PAGE EXTRACT
* BEGIN *
# First signs?



## HomeFrontDadAndMore

New thread as I'd like specific advise on what I now believe is a very real and growing problem (there's another thread of mine dealing with other - though possibly related - issues). 

W has been increasing wine consumption ever so little of the years - I stopped having alcohol in the house last year when I noticed the move from 1 to 2 then 3 glasses a day (generally just two). Without wine at home, and during work periods she's not doing evening events, she'll bring a bottle coming home to share.

I've not made a bid deal about, but have made it a point that we need to watch the amount.

The event: while traveling on business there is a dinner event that she calls home afterward and we talk for a pretty long time. Calling home after these events is pretty rare for her. 

During the call, it did seem she was buzzed: almost giddy, repeating a story several times, almost slurring words. The next morning she emails an apology for not calling. Soooo - she'll certainly deny any and all issues. It's crossed my line.

How do I confront without driving it further underground?


----------



## HomeFrontDadAndMore

Here's another question for any and all that might have/had a spouse who was a alcohol abuser/alcoholic.... While W is certainly very functional, claims its the first time it ever happened, ashamed, etc. and "she's quit". 

Do I remove all alcohol from the house, or keep some to exercise her will-power? She'll certainly be tempted soon when she's traveling next. 

I've read elsewhere, and I agree, they'll find it when they want/need it - so trying to keep the house dry seems pointless and possibly just might help keep the abuse out of sight.


----------



## COGypsy

Ultimately, you're her husband, not her daddy. You might be supportive by not drinking around her or bringing more into the house, but like you said--alcohol is every where and if she wants to drink, she'll drink regardless of what you have in the house.


----------



## HomeFrontDadAndMore

COGypsy said:


> Ultimately, you're her husband, not her daddy....


So right. I fear that she'll not be able stop until it becomes much worse. 

I wonder how many 3-4 glass/day wine drinkers are able to stop - especially with it in easy reach (and socially visible) every week at various business functions.


----------



## bestwife

3-4 glassess of wine looks much for me too. ( I love wine  ),
Do you know the reason? Why she is drinking? How about their friends, parents - they drink too?

Sometimes will be best to find right answers. Maybe you can ask her what bothers her.


----------



## larry.gray

I suggest getting yourself to an Al-Anon meeting. You can find one by following this link: Welcome to Al-Anon Family Groups

Yes, 2-3 glasses a day is a problem. There are REALLY good people that can help you.


----------



## TRy

HomeFrontDadAndMore said:


> So right. I fear that she'll not be able stop until it becomes much worse.
> 
> I wonder how many 3-4 glass/day wine drinkers are able to stop - especially with it in easy reach (and socially visible) every week at various business functions.


 I know that it makes you feel better to think that it is just the drinking, but the drinking is only part of the problem. The fact that your wife had a day off on her trip, where she sunbathed, relaxed, went out to dinner (probably with her male co-worker), but did not have time to call you, means that she no longer feels married to you. Since this is now her norm, what you are saying is that she has in effect become single in her mind and is acting accordingly. Mix this with a drinking problem and it is only a matter of time, if it has not already, for her to begin sleeping with other men. Notice that I did not say affair. I did not say affair because that word implies that she is in a relationship with a particular person, whereas her acting single means that she is sporadically seeing multiple other men as they court her and the situation allows.
* END *
ITEMS
* BEGIN *
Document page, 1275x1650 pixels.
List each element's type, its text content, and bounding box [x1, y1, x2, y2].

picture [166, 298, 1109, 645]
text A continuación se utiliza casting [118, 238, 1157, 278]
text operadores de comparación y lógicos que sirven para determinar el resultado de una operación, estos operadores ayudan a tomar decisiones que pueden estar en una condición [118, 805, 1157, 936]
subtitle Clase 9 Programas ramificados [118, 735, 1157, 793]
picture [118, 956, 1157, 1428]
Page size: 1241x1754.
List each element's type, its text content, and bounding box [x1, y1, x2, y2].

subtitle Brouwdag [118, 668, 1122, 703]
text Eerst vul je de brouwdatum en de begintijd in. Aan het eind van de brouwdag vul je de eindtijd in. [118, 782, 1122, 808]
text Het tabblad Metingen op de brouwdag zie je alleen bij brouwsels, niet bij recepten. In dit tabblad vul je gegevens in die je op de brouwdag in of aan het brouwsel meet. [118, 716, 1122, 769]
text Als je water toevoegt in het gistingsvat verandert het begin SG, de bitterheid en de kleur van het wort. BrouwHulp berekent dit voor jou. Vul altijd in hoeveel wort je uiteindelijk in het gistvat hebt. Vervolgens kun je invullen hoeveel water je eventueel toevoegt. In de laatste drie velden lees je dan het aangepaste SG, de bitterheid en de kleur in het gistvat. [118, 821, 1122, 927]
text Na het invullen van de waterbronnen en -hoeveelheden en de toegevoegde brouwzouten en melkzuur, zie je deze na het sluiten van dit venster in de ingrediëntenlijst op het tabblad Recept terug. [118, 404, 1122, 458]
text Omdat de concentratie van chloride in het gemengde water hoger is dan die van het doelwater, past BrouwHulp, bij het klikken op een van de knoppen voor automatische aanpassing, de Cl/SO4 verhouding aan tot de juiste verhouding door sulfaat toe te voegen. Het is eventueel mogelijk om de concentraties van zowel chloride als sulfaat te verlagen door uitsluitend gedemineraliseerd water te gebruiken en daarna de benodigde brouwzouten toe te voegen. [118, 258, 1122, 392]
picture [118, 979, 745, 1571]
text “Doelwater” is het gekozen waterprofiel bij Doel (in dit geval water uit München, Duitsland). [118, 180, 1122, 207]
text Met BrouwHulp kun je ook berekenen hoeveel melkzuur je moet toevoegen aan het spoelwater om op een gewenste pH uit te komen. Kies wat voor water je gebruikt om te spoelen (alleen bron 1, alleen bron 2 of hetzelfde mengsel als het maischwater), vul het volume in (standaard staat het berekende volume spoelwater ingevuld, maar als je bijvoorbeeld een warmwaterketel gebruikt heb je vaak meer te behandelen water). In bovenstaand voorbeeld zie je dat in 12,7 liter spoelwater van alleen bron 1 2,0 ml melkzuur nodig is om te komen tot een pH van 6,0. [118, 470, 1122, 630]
* END *
TO DO
1. Reproduce the forum thread from "W has been increasing" to "watch the amount.".
2. List every distinct username that posts in the forum thread.
3. Based on the forum thread, decide whether each statement agrees with it, answering yes or no and quoting the words that decide it.
(a) The original poster stopped keeping alcohol in the house last year.
(b) Calling home after business dinner events is common for the wife.
(c) larry.gray recommends going to an Al-Anon meeting.

REPLIES
1.
W has been increasing wine consumption ever so little of the years - I stopped having alcohol in the house last year when I noticed the move from 1 to 2 then 3 glasses a day (generally just two). Without wine at home, and during work periods she's not doing evening events, she'll bring a bottle coming home to share.

I've not made a bid deal about, but have made it a point that we need to watch the amount.

2.
HomeFrontDadAndMore
COGypsy
bestwife
larry.gray
TRy

3.
(a) Yes: "I stopped having alcohol in the house last year"
(b) No: "Calling home after these events is pretty rare for her."
(c) Yes: "I suggest getting yourself to an Al-Anon meeting."